#### What you are asked to do
Below are lines of data, and only some are wanted. Please repeat exactly those from the line that has "Anchors are a" through the line that has "your home decor.".
---------- Available data
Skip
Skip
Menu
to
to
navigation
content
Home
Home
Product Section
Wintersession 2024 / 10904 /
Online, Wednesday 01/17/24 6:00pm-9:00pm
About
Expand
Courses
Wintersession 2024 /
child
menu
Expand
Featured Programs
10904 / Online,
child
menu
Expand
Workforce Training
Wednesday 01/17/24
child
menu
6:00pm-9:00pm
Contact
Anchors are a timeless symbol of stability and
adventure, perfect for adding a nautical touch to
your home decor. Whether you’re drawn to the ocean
--------------------
---------- Available data
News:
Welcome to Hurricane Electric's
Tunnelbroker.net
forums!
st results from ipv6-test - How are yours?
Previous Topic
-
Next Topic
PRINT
--------------------
#### Response to this task
Anchors are a timeless symbol of stability and
adventure, perfect for adding a nautical touch to
your home decor. Whether you’re drawn to the ocean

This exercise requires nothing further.